I would have to say the worst two movies I’ve seen in a theater was when a repertoire theater paired Ilsa: She Wolf of the SS along with Ilsa: Harem Keeper of the Oil Sheiks. I have no idea why they are both 5.2 on IMDb. They kept a notebook on the counter so people could write suggestions on what to show. The three days they ran the Ilsa movies* there was a sign by it: This is not our fault; you guys kept asking for these!
I have never walked out of a theater but when I rented First Knight, I didn’t finish it. I mean, Sean Connery as King Arthur and Richard Gere as Lancelot! What could go wrong? A lot.
*They’d change the program on Sunday and Thursday.
Another vote for “Cool World.” I was expecting a rock n roll version of Roger Rabbit, but it was nothing like that at all. Bad plot, bad acting, bad animation. Blech.
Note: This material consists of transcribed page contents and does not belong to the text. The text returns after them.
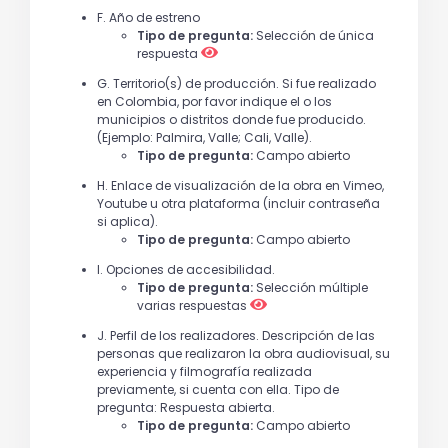
F. Año de estreno
Tipo de pregunta:
Selección de única
respuesta
G. Territorio(s) de producción. Si fue realizado
en Colombia, por favor indique el o los
municipios o distritos donde fue producido.
(Ejemplo: Palmira, Valle; Cali, Valle).
Tipo de pregunta:
Campo abierto
H. Enlace de visualización de la obra en Vimeo,
Youtube u otra plataforma (incluir contraseña
si aplica).
Tipo de pregunta:
Campo abierto
I. Opciones de accesibilidad.
Tipo de pregunta:
Selección múltiple
varias respuestas
J. Perfil de los realizadores. Descripción de las
personas que realizaron la obra audiovisual, su
experiencia y filmografía realizada
previamente, si cuenta con ella. Tipo de
pregunta: Respuesta abierta.
Tipo de pregunta:
Campo abierto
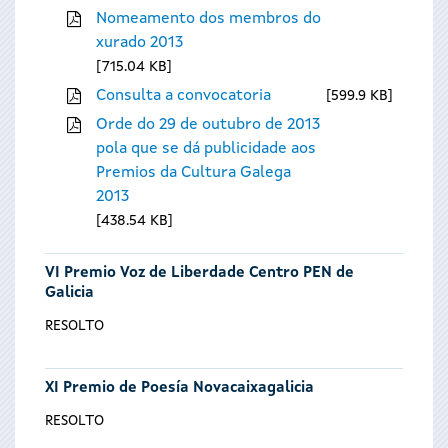
Nomeamento dos membros do
xurado 2013
715.04 KB
Consulta a convocatoria
599.9 KB
Orde do 29 de outubro de 2013
pola que se dá publicidade aos
Premios da Cultura Galega
2013
438.54 KB
VI Premio Voz de Liberdade Centro PEN de
Galicia
RESOLTO
XI Premio de Poesía Novacaixagalicia
RESOLTO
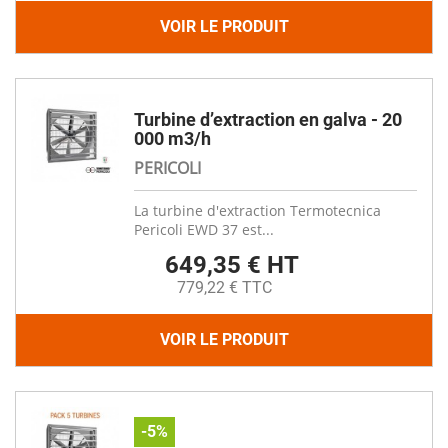
VOIR LE PRODUIT
Turbine d’extraction en galva - 20
000 m3/h
PERICOLI
La turbine d'extraction Termotecnica
Pericoli EWD 37 est...
649,35 € HT
779,22 € TTC
VOIR LE PRODUIT
-5%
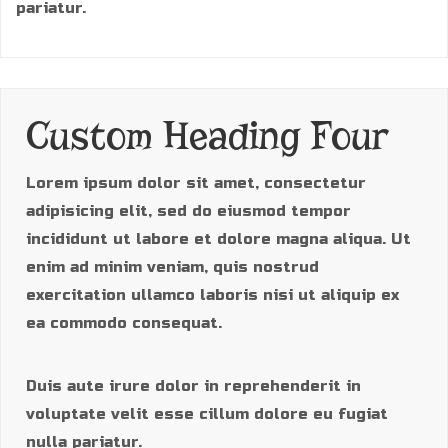
pariatur.
Custom Heading Four
Lorem ipsum dolor sit amet, consectetur
adipisicing elit, sed do eiusmod tempor
incididunt ut labore et dolore magna aliqua. Ut
enim ad minim veniam, quis nostrud
exercitation ullamco laboris nisi ut aliquip ex
ea commodo consequat.
Duis aute irure dolor in reprehenderit in
voluptate velit esse cillum dolore eu fugiat
nulla pariatur.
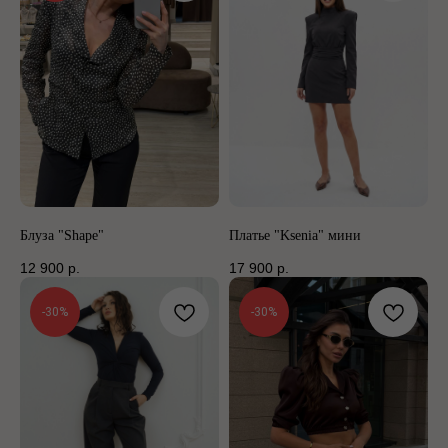
Блуза "Shape"
Платье "Ksenia" мини
12 900
р.
17 900
р.
-30%
-30%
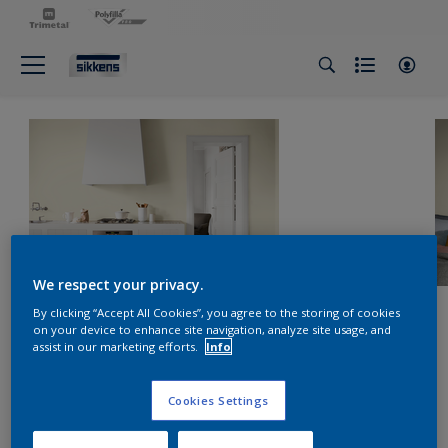
We respect your privacy.
By clicking “Accept All Cookies”, you agree to the storing of cookies
on your device to enhance site navigation, analyze site usage, and
assist in our marketing efforts.
Info
Cookies Settings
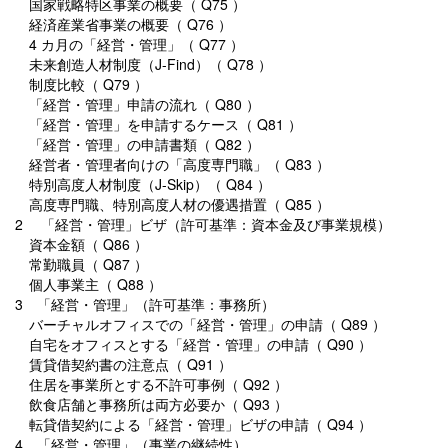
国家戦略特区事業の概要（ Q75 ）
経済産業省事業の概要（ Q76 ）
4 カ月の「経営・管理」（ Q77 ）
未来創造人材制度（J-Find）（ Q78 ）
制度比較（ Q79 ）
「経営・管理」申請の流れ（ Q80 ）
「経営・管理」を申請するケース（ Q81 ）
「経営・管理」の申請書類（ Q82 ）
経営者・管理者向けの「高度専門職」（ Q83 ）
特別高度人材制度（J-Skip）（ Q84 ）
高度専門職、特別高度人材の優遇措置（ Q85 ）
2 「経営・管理」ビザ（許可基準：資本金及び事業規模）
資本金額（ Q86 ）
常勤職員（ Q87 ）
個人事業主（ Q88 ）
3 「経営・管理」（許可基準：事務所）
バーチャルオフィスでの「経営・管理」の申請（ Q89 ）
自宅をオフィスとする「経営・管理」の申請（ Q90 ）
賃貸借契約書の注意点（ Q91 ）
住居を事業所とする不許可事例（ Q92 ）
飲食店舗と事務所は両方必要か（ Q93 ）
転貸借契約による「経営・管理」ビザの申請（ Q94 ）
4 「経営・管理」（事業の継続性）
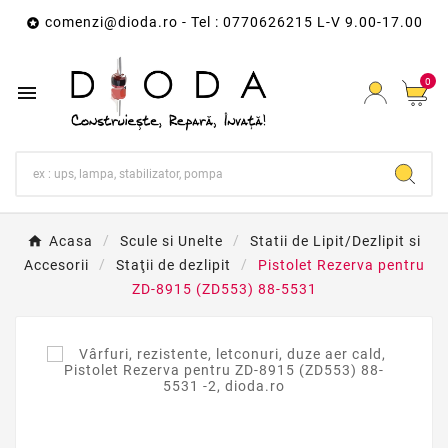
comenzi@dioda.ro
- Tel : 0770626215 L-V 9.00-17.00

0

Acasa
Scule si Unelte
Statii de Lipit/Dezlipit si
Accesorii
Staţii de dezlipit
Pistolet Rezerva pentru
ZD-8915 (ZD553) 88-5531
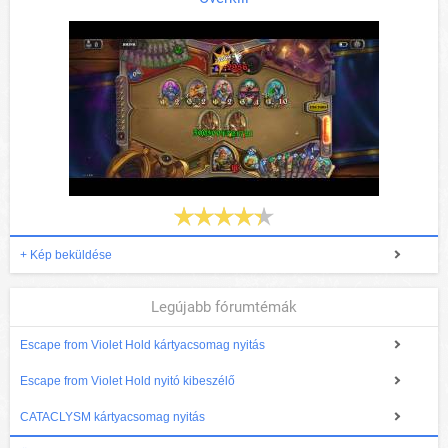
+ Kép beküldése
Legújabb fórumtémák
Escape from Violet Hold kártyacsomag nyitás
Escape from Violet Hold nyitó kibeszélő
CATACLYSM kártyacsomag nyitás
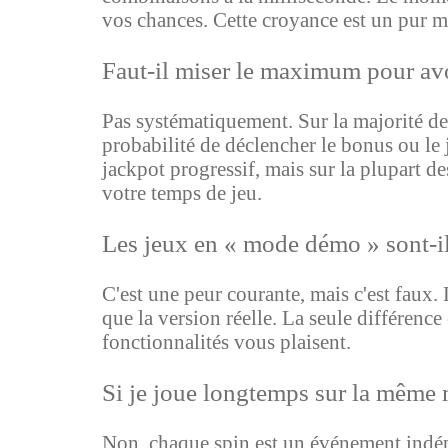
vos chances. Cette croyance est un pur m
Faut-il miser le maximum pour avo
Pas systématiquement. Sur la majorité de
probabilité de déclencher le bonus ou le j
jackpot progressif, mais sur la plupart de
votre temps de jeu.
Les jeux en « mode démo » sont-il
C'est une peur courante, mais c'est fau
que la version réelle. La seule différence 
fonctionnalités vous plaisent.
Si je joue longtemps sur la même
Non, chaque spin est un événement indép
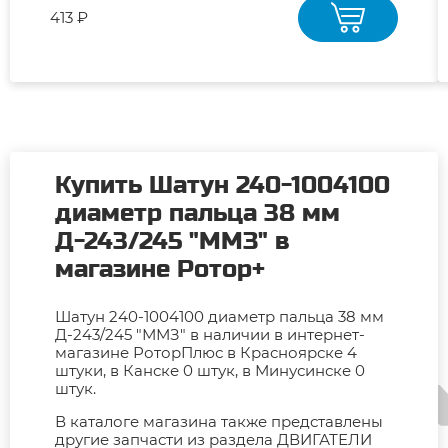
413 ₽
Купить Шатун 240-1004100
диаметр пальца 38 мм
Д-243/245 "ММЗ" в
магазине Ротор+
Шатун 240-1004100 диаметр пальца 38 мм
Д-243/245 "ММЗ" в наличии в интернет-
магазине РоторПлюс в Красноярске 4
штуки, в Канске 0 штук, в Минусинске 0
штук.
В каталоге магазина также представлены
другие запчасти из раздела ДВИГАТЕЛИ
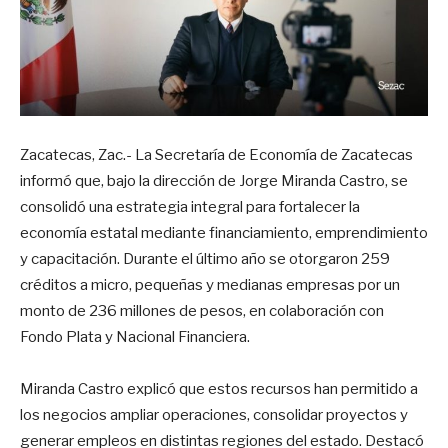
Zacatecas, Zac.- La Secretaría de Economía de Zacatecas
informó que, bajo la dirección de Jorge Miranda Castro, se
consolidó una estrategia integral para fortalecer la
economía estatal mediante financiamiento, emprendimiento
y capacitación. Durante el último año se otorgaron 259
créditos a micro, pequeñas y medianas empresas por un
monto de 236 millones de pesos, en colaboración con
Fondo Plata y Nacional Financiera.
Miranda Castro explicó que estos recursos han permitido a
los negocios ampliar operaciones, consolidar proyectos y
generar empleos en distintas regiones del estado. Destacó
Also would like to add “Dr. Giggles.” Utterly horrible, full of cliches and stupid one-liners. Worst movie ever.
I saw it and yes, it’s amazingly awful. The mystery is how they got so many established actors to appear in it. Someone speculated that there had to be blackmail material involved.
I’d probably go with Citizen Kane - nowhere near enough sleds.
Spoilers, please!
Lots of crappy old movies, but from this decade, I nominate Pixels. Did it have a plot? No. Does it have Adam Sandler? Yes. Were the graphics great? Not really. Did I finish it? No, not if you count failing asleep while watching it.
No, as I say in another thread, the movie [Starship Troopers], which is in the so-bad-I-love-it category, is still amazingly bad and dumb on its own, without reference to the book. …Heinlein’s novel…avoids all this idiocy, but it’s dumb enough without reference to the book…
And no powered armor! Just unforgiveable. People love *Iron Man *- imagine a sf movie with a whole platoon, hell, a battalion of power-armored troops fighting giant bugs. It’d be awesome.
…I have never walked out of a theater but when I rented First Knight, I didn’t finish it. I mean, Sean Connery as King Arthur and Richard Gere as Lancelot! What could go wrong? A lot…
Even Julia Ormond as Guinevere couldn’t save it, which is saying something.